Except for a major turnaround of previously slumping Rockies prices, Wednesday’s cash market was close to a repeat of Tuesday: flat to a few cents higher at nearly all non-Rockies points. The Midcontinent saw most of the larger non-Rockies increases around 4-8 cents because of snowy conditions returning to its Midwest market area.

As the only other region besides the Midwest with significant cold weather, Rockies/Pacific Northwest/Western Canada points recorded gains ranging from about a dime to a little more than 30 cents. In the process they tended to recover more price ground than had been lost the day before. A Rockies aggregator admitted being “a little shocked myself at Opal coming back up so strongly” when a Muddy Creek outage on Kern River was due to continue through today, denying Opal Plant tailgate gas an outlet into Kern River. However, he noted that plant maintenance this week already was keeping an estimated 300 MMcf/d off the Rockies market, and tie-in work at Jonah Field behind the plant would increase the curtailment by about another 300-350 MMcf/d today only. He credited the large supply shortfall for igniting the Rockies rally.

A Calgary source said it was still below freezing in Alberta, which prompted provincial prices to rise nearly C15 cents to C$4.10.

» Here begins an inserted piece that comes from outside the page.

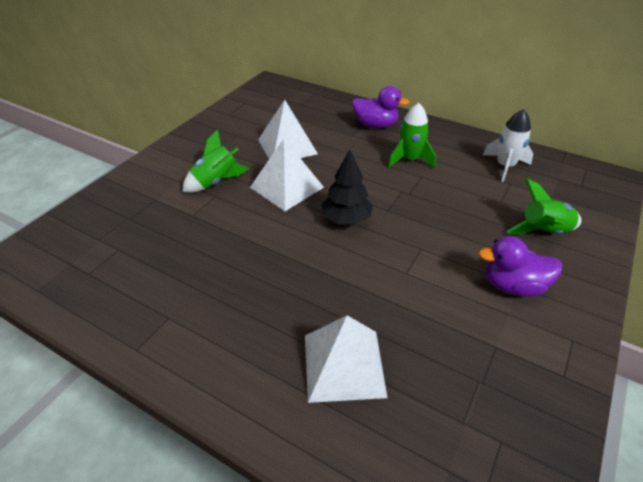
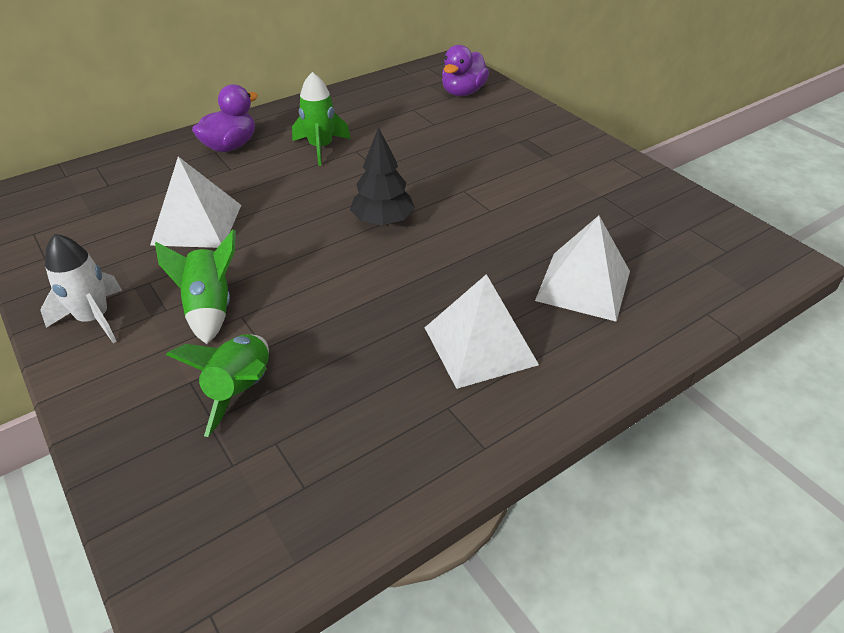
camera: 65 degrees left, 0 degrees up
(286, 187) = (284, 248): white pyramid -> white pyramid (480, 345)
(505, 166) = (387, 101): white rocket -> white rocket (94, 318)
(513, 286) = (543, 161): purple duck -> purple duck (463, 92)
(544, 232) = (490, 120): green rocket -> green rocket (241, 390)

Wednesday’s only significant decline of about a nickel occurred at Florida citygates. “There’s just not enough demand in the warm state to spur demand at the gate lately,” a utility buyer said. The buyer said it would be nice to use the company’s FT on Florida Gas Transmission to buy field gas and try to make some profit by selling at the citygate, “but nobody is asking for delivered gas.”

A marketer said Chicago citygates traded much the same as the day before: starting out strongly, falling back a bit at mid-morning and then rebounding. He and other traders remarked on how tight price ranges were Wednesday.

Once again several cash traders expressed puzzlement at the screen reaction to a storage report. AGA said 140 Bcf was withdrawn last week, a volume that was at the high end of previous expectations. Nymex, which had wavered slightly to either side of flat during morning cash activity, took the report and ran — downhill, eventually settling for a daily loss of nearly 15 cents.

An eastern LDC buyer commented, “Last week there was a smaller withdrawal [132 Bcf] that met expectations and Nymex runs up; today it was a larger one [withdrawal] above expectations and Nymex dives. What is the deal here, anyway? A customer told me he’s given up on trying to figure out why the screen does what it does.” Another source said he had to assume that futures traders thought the recent run-up had gotten overblown and were beginning to consolidate prices. But he added, “To me, this late in the withdrawal season, who cares what Nymex does in response to an AGA report?”

A marketer said the report had appeared bullish to him and colleagues, but the subsequent futures drop likely would have a softening effect on the cash market today.